Record excerpts Block Start
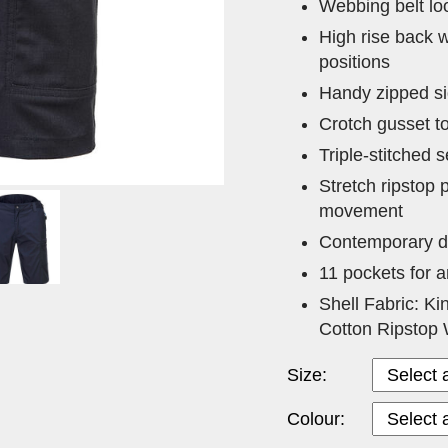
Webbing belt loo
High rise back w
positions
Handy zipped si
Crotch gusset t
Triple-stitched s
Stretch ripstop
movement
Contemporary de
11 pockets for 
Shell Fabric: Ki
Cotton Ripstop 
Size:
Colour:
Record excerpts Block End
* **Task instructions**
Write out every line of the entries above exactly, and omit their pictures.

* **Response to the exercise**
Webbing belt loo
High rise back w
positions
Handy zipped si
Crotch gusset t
Triple-stitched s
Stretch ripstop
movement
Contemporary de
11 pockets for 
Shell Fabric: Ki
Cotton Ripstop 
Size:
Colour:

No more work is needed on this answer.